For the first time in many years, I bought a new (to me) car. I had no choice, really. The old one was a death trap. There was no heat, no defrost, and no air conditioning. When it rained, the dash would fill with water and the electrical stuff would flicker on and off and the water would pour out onto the floor when I drove up hill. The wheels also wobbled. And then the windshield wipers stopped working (in rainy Seattle, that’s really, REALLY bad news), and the cost of repair would have been more than the blue book value of the car.
As a general rule, I hate the car buying experience. I feel like I have “sucker” tattooed on my forehead, and they see me coming from miles away. I don’t know much about cars, to be honest, so I always have to rely on second opinions. But it leaves a sour taste in my mouth. Why can’t you just deal with me honestly in the first place?
Fortunately, a friend of mine recommended that I contact Keith Dinsmore at Auto Connections of Bellevue, Washington. I told him what type of car I was looking for, and he found me a great one within the week. And it cost less than the money I had set aside for it, too, which was excellent.
This was one of those “inherited trust” situations. I trust my friend implicitly, so anyone she trusts, I trust, too. And it worked out really well. Also, if you look at their staff page, you’ll see Rusty, their official greeter. He’s a dog that wanders the premises, making you feel right at home. I’ve always felt that dog people are inherently more honest, so his opinion matters a great deal to me as well.
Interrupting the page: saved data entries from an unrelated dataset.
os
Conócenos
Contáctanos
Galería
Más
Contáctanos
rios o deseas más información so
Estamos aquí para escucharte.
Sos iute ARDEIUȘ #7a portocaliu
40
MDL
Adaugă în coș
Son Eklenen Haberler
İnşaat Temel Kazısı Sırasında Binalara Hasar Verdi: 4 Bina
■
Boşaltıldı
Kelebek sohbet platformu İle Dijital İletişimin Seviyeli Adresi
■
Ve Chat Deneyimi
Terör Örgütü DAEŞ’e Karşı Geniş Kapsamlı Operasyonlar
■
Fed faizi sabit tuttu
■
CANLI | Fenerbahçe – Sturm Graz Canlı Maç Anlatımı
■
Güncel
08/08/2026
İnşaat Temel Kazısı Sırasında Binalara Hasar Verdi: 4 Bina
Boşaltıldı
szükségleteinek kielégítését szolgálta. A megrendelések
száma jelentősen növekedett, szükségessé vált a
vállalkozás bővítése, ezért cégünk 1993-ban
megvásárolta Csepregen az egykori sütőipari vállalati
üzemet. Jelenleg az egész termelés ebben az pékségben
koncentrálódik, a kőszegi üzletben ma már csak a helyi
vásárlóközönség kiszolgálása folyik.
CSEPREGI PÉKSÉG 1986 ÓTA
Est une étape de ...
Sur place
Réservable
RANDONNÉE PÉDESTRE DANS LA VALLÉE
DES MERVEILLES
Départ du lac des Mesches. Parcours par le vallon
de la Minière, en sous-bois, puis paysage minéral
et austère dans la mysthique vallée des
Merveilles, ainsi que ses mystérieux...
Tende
Don’t get me wrong. I still got that second opinion. I know another guy who is as rare as hen’s teeth: an honest mechanic. Gerard Ascherl, of Gerard’s Auto Repair, in Shoreline, Washington. (206) 931-1457. He inspected this car for me from head to toe, and I didn’t sign off on the deal until it got his seal of approval. (There’s a dog connection here, too. He rescued mine when he ran away. That’s how we met. I think my dog still wishes he was there. I try not to take it personally.)
Don’t let appearances fool you. Gerard’s shop is behind his house, and invisible from the street. Normally this type of business is not allowed in a residential neighborhood, but his got legally grandfathered in because he was there long before the city of Shoreline was. Rest assured he has all the equipment he needs to do a great job on your car.
If you do any business with either of these fine gentlemen, please tell ‘em Barb sent you!